A complete answer to the above question would necessitate a book (one we are not qualified to write). However, we'd like to just make a couple of points in response to a recent article by Frank Shostak titled "The Dollar and the Balance of Trade". In this article Dr Shostak asserts that it is 'purchasing power parity' and not the balance of trade that determines currency exchange rates. Using a simplistic example, this means that if 1kg of potatoes can be purchased with 1 US dollar in the US and 2 euros in Europe then US$1 is equivalent to 2 euros, that is, the US$/euro rate should be 2. In this example it would certainly be possible for the exchange rate to move a considerable distance from 2 in either direction, but it would eventually move back to purchasing power parity (2 euros = 1 dollar).
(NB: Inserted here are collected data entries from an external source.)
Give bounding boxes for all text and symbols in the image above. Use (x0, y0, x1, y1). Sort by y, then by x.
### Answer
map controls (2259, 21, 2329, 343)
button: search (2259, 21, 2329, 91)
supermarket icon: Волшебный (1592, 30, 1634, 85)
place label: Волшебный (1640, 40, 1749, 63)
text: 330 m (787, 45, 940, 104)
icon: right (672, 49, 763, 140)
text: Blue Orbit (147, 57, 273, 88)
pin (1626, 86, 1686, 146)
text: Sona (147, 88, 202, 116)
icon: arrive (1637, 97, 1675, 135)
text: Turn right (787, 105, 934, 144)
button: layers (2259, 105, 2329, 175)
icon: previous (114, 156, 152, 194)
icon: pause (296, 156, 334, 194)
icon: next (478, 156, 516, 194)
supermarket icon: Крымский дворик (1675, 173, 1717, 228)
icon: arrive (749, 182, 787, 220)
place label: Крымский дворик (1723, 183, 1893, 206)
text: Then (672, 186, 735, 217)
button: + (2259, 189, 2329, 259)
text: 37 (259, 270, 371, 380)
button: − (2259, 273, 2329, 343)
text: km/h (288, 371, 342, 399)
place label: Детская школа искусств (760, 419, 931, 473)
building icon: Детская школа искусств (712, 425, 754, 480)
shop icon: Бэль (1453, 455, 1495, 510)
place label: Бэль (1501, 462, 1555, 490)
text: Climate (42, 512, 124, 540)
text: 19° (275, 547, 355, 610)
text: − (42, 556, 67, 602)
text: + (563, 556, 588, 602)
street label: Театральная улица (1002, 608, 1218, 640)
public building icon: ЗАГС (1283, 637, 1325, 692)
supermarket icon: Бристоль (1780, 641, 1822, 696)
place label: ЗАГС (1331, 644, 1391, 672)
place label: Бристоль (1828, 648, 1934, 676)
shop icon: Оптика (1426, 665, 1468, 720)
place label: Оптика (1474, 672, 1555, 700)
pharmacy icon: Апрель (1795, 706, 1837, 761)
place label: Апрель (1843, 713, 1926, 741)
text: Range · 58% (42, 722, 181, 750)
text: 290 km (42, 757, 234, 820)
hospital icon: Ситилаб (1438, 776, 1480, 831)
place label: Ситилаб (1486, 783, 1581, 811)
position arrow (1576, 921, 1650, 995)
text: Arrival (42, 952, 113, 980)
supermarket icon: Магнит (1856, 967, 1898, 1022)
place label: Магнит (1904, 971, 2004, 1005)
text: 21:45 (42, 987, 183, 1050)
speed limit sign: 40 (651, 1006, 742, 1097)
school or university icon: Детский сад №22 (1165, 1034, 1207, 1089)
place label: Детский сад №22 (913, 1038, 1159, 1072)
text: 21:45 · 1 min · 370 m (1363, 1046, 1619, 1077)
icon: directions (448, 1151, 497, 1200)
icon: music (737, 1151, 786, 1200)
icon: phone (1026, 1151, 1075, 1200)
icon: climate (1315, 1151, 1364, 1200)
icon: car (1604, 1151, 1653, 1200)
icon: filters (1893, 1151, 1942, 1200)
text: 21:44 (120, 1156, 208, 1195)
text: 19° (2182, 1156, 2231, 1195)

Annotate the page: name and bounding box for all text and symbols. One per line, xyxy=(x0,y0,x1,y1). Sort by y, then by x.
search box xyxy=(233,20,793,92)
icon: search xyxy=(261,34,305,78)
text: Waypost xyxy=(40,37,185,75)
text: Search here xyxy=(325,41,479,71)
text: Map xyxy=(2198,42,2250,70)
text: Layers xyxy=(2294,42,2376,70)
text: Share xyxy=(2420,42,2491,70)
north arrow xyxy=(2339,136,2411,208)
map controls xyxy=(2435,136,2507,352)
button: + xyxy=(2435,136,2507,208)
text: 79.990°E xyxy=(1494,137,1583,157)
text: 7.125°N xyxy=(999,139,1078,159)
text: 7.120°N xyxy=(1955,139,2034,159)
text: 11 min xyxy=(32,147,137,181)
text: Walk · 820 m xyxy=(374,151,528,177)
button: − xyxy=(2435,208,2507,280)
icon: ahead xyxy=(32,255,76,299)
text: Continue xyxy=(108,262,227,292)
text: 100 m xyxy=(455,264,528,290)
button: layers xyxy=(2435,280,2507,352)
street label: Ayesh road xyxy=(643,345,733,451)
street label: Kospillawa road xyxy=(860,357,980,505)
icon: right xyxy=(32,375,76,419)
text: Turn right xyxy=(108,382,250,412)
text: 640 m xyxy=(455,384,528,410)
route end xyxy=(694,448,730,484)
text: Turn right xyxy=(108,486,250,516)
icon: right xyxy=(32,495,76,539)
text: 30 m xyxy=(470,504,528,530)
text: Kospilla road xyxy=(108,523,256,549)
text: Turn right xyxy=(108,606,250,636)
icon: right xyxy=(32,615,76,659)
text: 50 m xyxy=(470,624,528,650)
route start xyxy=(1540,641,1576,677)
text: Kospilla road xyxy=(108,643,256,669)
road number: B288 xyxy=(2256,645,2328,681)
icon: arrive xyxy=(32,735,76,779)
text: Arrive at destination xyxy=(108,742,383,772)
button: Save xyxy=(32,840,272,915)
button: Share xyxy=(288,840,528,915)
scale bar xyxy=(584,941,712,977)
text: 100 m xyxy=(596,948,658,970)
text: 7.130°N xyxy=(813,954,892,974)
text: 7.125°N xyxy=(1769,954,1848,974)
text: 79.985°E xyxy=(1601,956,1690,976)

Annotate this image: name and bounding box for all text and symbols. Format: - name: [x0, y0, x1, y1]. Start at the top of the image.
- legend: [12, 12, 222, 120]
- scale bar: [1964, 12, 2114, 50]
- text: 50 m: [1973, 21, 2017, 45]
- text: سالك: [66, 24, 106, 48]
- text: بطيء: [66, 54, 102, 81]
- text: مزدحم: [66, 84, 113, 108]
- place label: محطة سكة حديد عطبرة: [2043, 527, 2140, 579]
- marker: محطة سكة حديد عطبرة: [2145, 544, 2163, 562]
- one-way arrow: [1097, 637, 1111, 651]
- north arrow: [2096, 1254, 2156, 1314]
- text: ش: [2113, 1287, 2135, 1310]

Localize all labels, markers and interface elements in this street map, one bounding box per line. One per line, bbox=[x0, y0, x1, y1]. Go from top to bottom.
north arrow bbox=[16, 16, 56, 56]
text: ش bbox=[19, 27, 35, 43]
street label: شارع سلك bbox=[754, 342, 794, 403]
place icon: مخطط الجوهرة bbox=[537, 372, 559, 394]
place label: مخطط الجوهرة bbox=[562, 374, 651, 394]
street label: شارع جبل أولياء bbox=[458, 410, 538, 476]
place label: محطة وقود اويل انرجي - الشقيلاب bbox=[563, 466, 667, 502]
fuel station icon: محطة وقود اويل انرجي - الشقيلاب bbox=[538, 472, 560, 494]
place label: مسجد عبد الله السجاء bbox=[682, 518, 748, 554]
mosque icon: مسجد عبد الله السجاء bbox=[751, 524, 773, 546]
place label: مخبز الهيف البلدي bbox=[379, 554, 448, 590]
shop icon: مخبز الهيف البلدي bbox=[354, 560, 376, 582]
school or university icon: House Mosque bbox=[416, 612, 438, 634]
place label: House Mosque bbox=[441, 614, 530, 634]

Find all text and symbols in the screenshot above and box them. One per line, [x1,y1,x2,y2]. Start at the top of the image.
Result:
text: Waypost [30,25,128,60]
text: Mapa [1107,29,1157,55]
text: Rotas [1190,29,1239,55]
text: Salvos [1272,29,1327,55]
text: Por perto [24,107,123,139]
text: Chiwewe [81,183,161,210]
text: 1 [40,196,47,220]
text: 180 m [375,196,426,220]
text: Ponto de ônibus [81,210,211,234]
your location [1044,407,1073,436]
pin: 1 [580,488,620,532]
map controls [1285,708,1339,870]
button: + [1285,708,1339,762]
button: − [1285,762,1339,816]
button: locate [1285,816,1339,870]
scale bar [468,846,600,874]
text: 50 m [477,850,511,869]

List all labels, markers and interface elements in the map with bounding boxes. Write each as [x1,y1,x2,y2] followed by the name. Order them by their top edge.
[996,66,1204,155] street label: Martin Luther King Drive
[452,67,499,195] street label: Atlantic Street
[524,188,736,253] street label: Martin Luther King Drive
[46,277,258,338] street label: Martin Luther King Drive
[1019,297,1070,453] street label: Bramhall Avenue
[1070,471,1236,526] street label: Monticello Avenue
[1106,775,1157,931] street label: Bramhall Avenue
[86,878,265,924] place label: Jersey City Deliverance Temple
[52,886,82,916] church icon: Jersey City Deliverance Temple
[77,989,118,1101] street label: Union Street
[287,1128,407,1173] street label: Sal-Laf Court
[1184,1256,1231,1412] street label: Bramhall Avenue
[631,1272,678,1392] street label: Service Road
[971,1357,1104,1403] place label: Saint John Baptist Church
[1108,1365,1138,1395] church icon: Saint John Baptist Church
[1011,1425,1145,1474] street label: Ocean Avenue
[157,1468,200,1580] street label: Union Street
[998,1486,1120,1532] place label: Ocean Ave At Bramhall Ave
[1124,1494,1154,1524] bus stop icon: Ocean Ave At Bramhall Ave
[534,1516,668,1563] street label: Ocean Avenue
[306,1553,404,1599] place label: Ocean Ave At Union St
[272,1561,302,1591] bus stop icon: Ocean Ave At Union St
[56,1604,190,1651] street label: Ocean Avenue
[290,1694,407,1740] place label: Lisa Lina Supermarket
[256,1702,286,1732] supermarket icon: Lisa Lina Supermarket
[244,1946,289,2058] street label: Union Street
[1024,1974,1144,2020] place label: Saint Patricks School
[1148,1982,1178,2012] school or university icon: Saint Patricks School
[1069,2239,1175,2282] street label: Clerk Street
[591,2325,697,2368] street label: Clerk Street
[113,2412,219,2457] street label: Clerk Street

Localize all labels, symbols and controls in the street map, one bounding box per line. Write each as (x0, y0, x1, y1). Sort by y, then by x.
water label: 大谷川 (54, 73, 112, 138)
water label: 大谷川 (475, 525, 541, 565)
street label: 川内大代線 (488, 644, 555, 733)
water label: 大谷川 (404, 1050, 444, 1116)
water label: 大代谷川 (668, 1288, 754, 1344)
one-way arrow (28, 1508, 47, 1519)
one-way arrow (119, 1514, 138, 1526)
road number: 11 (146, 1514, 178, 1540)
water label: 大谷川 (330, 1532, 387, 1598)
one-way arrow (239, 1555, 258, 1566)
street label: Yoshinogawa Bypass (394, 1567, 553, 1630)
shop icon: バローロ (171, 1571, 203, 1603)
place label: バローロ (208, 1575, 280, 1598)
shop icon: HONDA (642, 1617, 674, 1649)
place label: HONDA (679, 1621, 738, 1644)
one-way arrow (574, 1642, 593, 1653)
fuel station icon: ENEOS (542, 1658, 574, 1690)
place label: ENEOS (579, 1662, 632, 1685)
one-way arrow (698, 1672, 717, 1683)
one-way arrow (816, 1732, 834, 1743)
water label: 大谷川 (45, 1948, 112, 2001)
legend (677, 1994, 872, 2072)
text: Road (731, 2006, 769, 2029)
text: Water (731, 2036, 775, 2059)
We are in partial agreement with Shostak's argument because a trade deficit can be thought of as an effect of a mismatch in purchasing power. In other words, if goods produced in Europe are cheaper than the equivalent goods in the US then US consumers will buy from Europe rather than buy the home-grown product. In this case the US would be in deficit with respect to trade with Europe. However, we think it is important to take into consideration the fact that trade in goods and services accounts for less than 10% of total international capital flows, with investment accounting for the remaining 90+%. So, even if purchasing power parity exists between the US and the EMU this could only bring approximately 10% of total capital flows into balance. What happens with the remaining 90% will be determined by the expectations of investors regarding future 'real' returns on dollar-denominated investments relative to euro-denominated investments. As such, if it takes an average of 24 dollars to buy one dollar of expected future company earnings in the US and only 12 euros to buy 1 euro of expected future company earnings in Europe, then the dollar might be vastly over-priced at a level of 1 euro = 1.17 dollars (the current rate) even if 1kg of potatoes cost the same in Europe and the US. In this example, one euro would need to buy two dollars in the foreign exchange market in order to achieve purchasing power parity at an investment level.
At the current exchange rate the US$ and the euro are probably close to achieving purchasing power parity as far as the prices of goods and services are concerned. As far as investments are concerned, whether or not purchasing power parity has been achieved will be determined by what investors expect the real returns in Europe and the US to be over the next 1-2 years.
Purchasing power parity at an investment level is difficult, or perhaps even impossible, to quantify because it is based on expected future returns. However, the effect of a disparity is observable in the currency market. For example, the dollar will continue to trend lower against the euro if investors are not sufficiently bullish on the US relative to Europe even if 1kg of potatoes costs a lot more in Europe than it does in the US.
Our view is that the dollar continues to sport an enormous investment premium - a premium that is evident in stock and bond market valuations (inflation-adjusted earnings, dividend and bond yields are very low) - relative to the euro and most other currencies. This, in turn, implies that the dollar is valued at a level that can only be sustained if investors throughout the world remain optimistic with regard to the prospects for US economic growth, earnings growth and interest rates.